=== Begin Enclosure ===
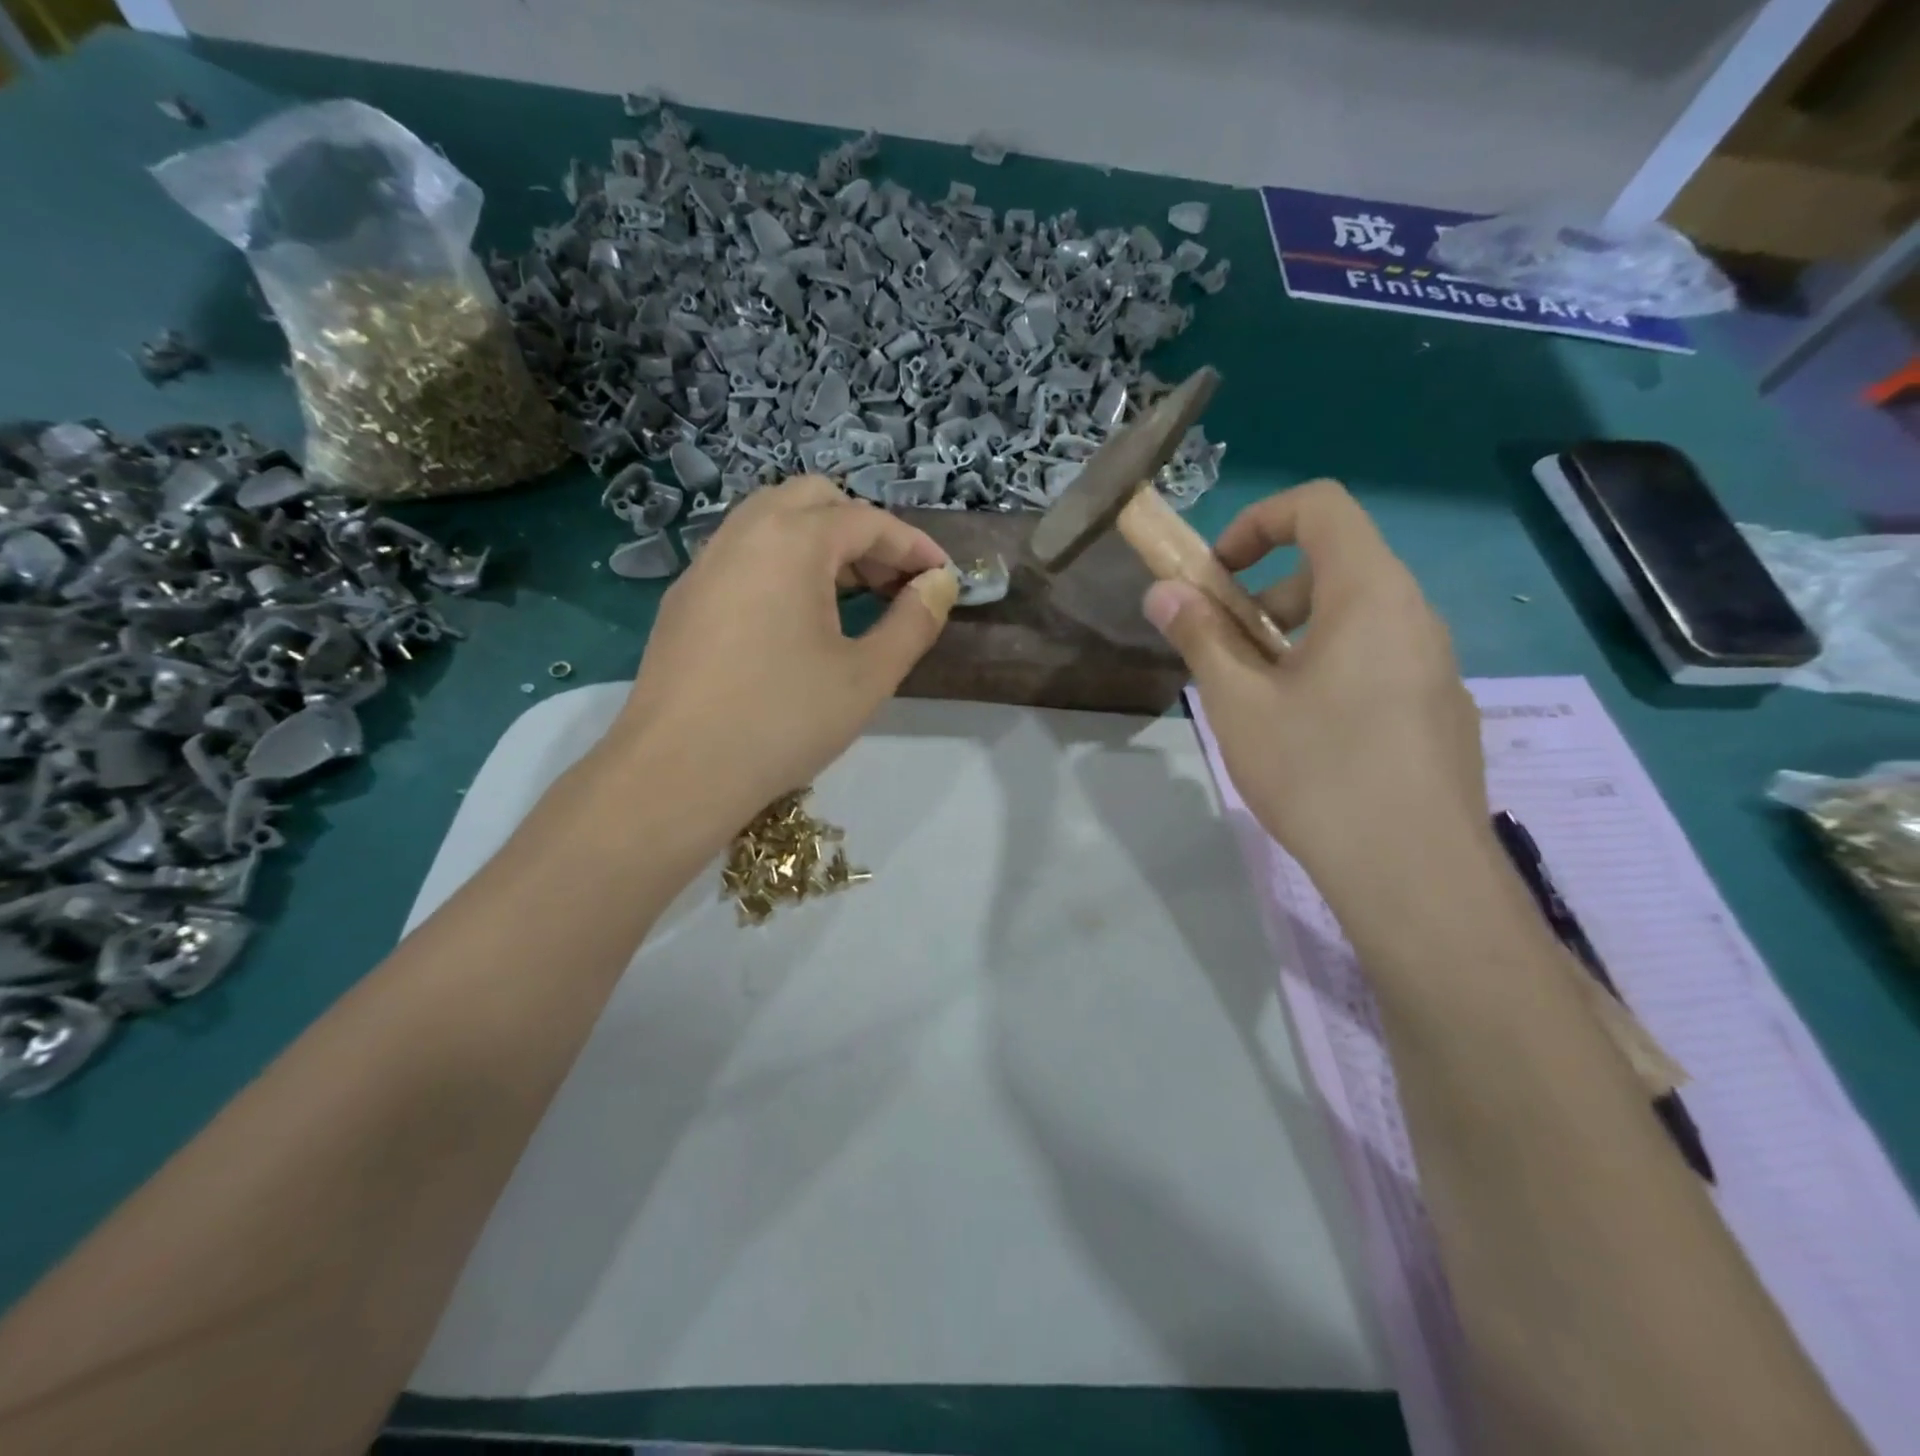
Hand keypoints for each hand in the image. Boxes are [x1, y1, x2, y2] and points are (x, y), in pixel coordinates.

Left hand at [611, 476, 957, 833]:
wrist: (676, 772)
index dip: (913, 546)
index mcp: (791, 542)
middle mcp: (743, 534)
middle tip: (892, 582)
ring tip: (851, 596)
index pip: (867, 521)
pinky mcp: (684, 598)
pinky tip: (796, 617)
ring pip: (771, 522)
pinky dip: (782, 563)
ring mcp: (705, 564)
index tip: (943, 578)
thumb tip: (938, 585)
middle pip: (813, 501)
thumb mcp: (867, 676)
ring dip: (820, 543)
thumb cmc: (783, 721)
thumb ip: (913, 622)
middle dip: (863, 531)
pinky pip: (743, 554)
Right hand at [1145, 480, 1488, 893]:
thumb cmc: (1317, 771)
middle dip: (1268, 590)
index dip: (1257, 522)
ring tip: (1261, 700)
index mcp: (1370, 592)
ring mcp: (1437, 665)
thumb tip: (1163, 592)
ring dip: (1297, 635)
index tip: (1217, 575)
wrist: (1414, 873)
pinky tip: (1311, 738)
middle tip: (1230, 649)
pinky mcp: (1442, 710)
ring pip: (1358, 618)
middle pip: (1337, 563)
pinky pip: (1380, 660)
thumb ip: (1200, 635)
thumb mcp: (1238, 701)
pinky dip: (1332, 668)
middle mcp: (1416, 614)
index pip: (1320, 505)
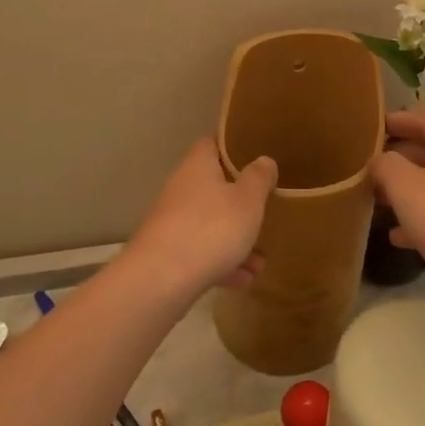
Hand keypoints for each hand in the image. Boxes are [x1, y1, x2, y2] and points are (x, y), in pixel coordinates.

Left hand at [126, 138, 275, 299]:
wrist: (160, 280)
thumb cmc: (211, 228)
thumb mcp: (248, 200)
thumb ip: (259, 178)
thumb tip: (264, 160)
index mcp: (198, 166)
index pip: (212, 144)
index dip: (232, 147)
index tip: (253, 156)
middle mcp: (181, 188)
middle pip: (213, 187)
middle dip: (239, 203)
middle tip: (264, 211)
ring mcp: (172, 221)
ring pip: (210, 224)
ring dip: (235, 240)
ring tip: (260, 263)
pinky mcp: (167, 253)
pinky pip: (201, 252)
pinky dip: (221, 264)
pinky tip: (243, 281)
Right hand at [371, 110, 424, 321]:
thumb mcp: (405, 187)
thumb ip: (386, 165)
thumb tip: (379, 160)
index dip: (398, 121)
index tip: (374, 125)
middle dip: (401, 159)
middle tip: (371, 164)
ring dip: (409, 190)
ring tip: (378, 199)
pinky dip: (424, 216)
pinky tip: (399, 235)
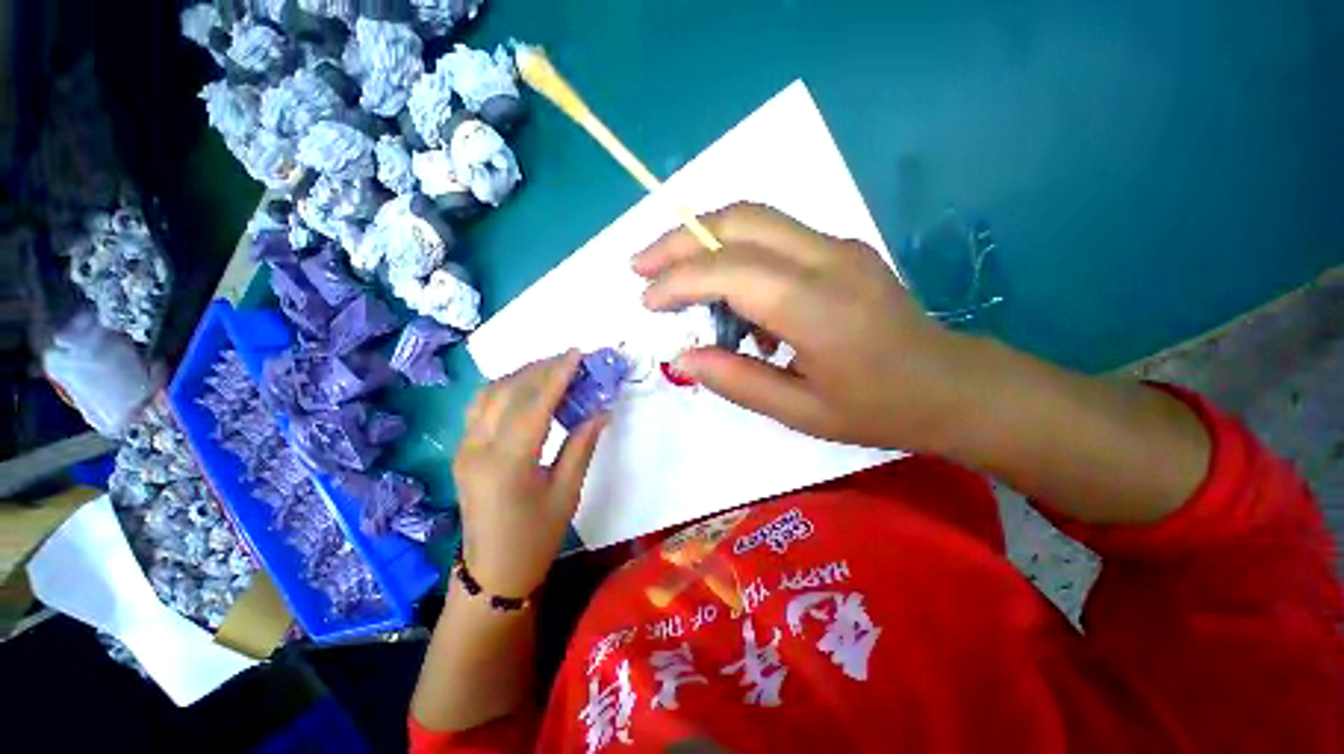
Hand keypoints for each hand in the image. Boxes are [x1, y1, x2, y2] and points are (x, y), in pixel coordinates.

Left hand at [453, 351, 607, 596]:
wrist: (493, 571)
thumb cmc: (536, 536)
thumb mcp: (567, 492)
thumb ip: (582, 445)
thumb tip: (601, 411)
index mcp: (507, 463)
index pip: (534, 405)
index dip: (557, 375)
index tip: (576, 353)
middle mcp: (478, 448)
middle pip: (507, 392)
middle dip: (539, 369)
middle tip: (569, 359)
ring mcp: (465, 448)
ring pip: (488, 395)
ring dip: (520, 375)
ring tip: (550, 369)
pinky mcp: (463, 451)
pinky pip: (481, 407)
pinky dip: (505, 389)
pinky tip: (526, 389)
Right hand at [634, 202, 968, 450]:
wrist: (949, 384)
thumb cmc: (876, 408)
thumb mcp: (799, 412)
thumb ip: (735, 381)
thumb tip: (681, 358)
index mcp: (818, 308)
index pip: (730, 271)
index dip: (678, 279)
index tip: (647, 300)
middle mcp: (828, 259)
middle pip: (739, 220)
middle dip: (679, 237)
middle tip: (641, 264)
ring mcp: (839, 246)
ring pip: (754, 218)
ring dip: (704, 240)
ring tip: (676, 280)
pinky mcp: (841, 247)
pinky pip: (774, 237)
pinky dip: (735, 255)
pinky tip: (733, 299)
=== End Enclosure ===
• _What you should do_:
Please transcribe all of the records above exactly, leaving out any pictures.

• _Your response_:
Hand keypoints for each hand in the image. Boxes are [x1, y1, x2, y2] and points are (x, y), in pixel coordinates.

Left hand at [611, 476, 957, 833]:
wrist: (676, 772)
index dip: (913, 546)
index mcp: (791, 542)
middle mcp: (743, 534)
middle tip: (892, 582)
ring tip: (851, 596)
index pip: (867, 521)
pinky mcp: (684, 598)
pinky tip: (796, 617)
ring pip: (771, 522)
pinky dip: (782, 563)
ring mcp: (705, 564)
index tip: (943, 578)
thumb tip: (938, 585)
middle pip: (813, 501)
thumb mcp: (867, 676)
ring dip: (820, 543)
thumb cmc: (783, 721)
thumb ip: (913, 622)
middle dip: (863, 531)
pinky pip: (743, 554)
Right hand at [1145, 480, 1488, 893]:
thumb cmc: (1317, 771)
middle dip: (1268, 590)
index dip: (1257, 522)
ring tip: (1261, 700)
index mcp: (1370, 592)
ring mcp: (1437, 665)
thumb tip: (1163, 592)
ring dip: (1297, 635)
index tip: (1217, 575)
wrist: (1414, 873)
pinky tip: (1311, 738)
middle tip: (1230, 649)
pinky mcp: (1442, 710)
ring pip: (1358, 618)
middle pip: (1337, 563)
pinky pip: (1380, 660)
thumb ip: (1200, 635)
thumb mcp: (1238, 701)
pinky dip: (1332, 668)
middle mcp: (1416, 614)
index pip: (1320, 505)
Hand keypoints for each hand in the image. Boxes are [x1, y1, x2, y2] and points are (x, y), in pixel coordinates.

Left hand at [126, 138, 275, 299]:
wrist: (160, 280)
thumb cmc: (211, 228)
thumb mcp: (248, 200)
thumb ip: (259, 178)
thumb tip: (264, 160)
index mcp: (198, 166)
index pip: (212, 144)
index dip: (232, 147)
index tip: (253, 156)
middle mcp: (181, 188)
middle pip: (213, 187)
middle dip: (239, 203)
middle tip: (264, 211)
ring mcp: (172, 221)
ring pip: (210, 224)
ring dip: (235, 240)
ring tip: (260, 263)
pinky mcp: (167, 253)
pinky pip: (201, 252)
pinky dip: (221, 264)
pinky tip: (243, 281)
Right hand at [371, 110, 424, 321]:
thumb mcp: (405, 187)
thumb ip: (386, 165)
thumb tip: (379, 160)
index dip: (398, 121)
index tip: (374, 125)
middle dip: (401, 159)
middle tip: (371, 164)
ring dip: (409, 190)
ring tip: (378, 199)
pinky dip: (424, 216)
pinky tip: (399, 235)
Hand keypoints for each hand in the image. Boxes are [x1, y1, x2, y2] and points are (x, y), in pixel coordinates.

Left hand at [453, 351, 607, 596]:
wrist: (493, 571)
thumb cmc: (536, 536)
thumb mcp: (567, 492)
thumb ip: (582, 445)
thumb tip: (601, 411)
index mcp: (507, 463)
index pip: (534, 405)
index dip: (557, 375)
index tip: (576, 353)
middle mcp: (478, 448)
middle pip: (507, 392)
middle dip: (539, 369)
middle tip: (569, 359)
ring mcp: (465, 448)
ring pip: (488, 395)
ring dip: (520, 375)
ring tip: (550, 369)
pinky mcp: (463, 451)
pinky pip: (481, 407)
pinky dip: (505, 389)
pinky tip: (526, 389)
Right hand at [634, 202, 968, 450]:
wrist: (949, 384)
thumb cmc: (876, 408)
thumb mcp: (799, 412)
thumb ip: (735, 381)
thumb tip: (681, 358)
index mcp: (818, 308)
index pip: (730, 271)
index dip: (678, 279)
index tip: (647, 300)
middle mcp: (828, 259)
middle pip: (739, 220)
middle dip: (679, 237)
middle tip: (641, 264)
ring mcp: (839, 246)
ring pip: (754, 218)
ring dip: (704, 240)
ring tip: (676, 280)
pinky mcp: (841, 247)
pinky pip: (774, 237)
pinky dip: (735, 255)
pinky tip: (733, 299)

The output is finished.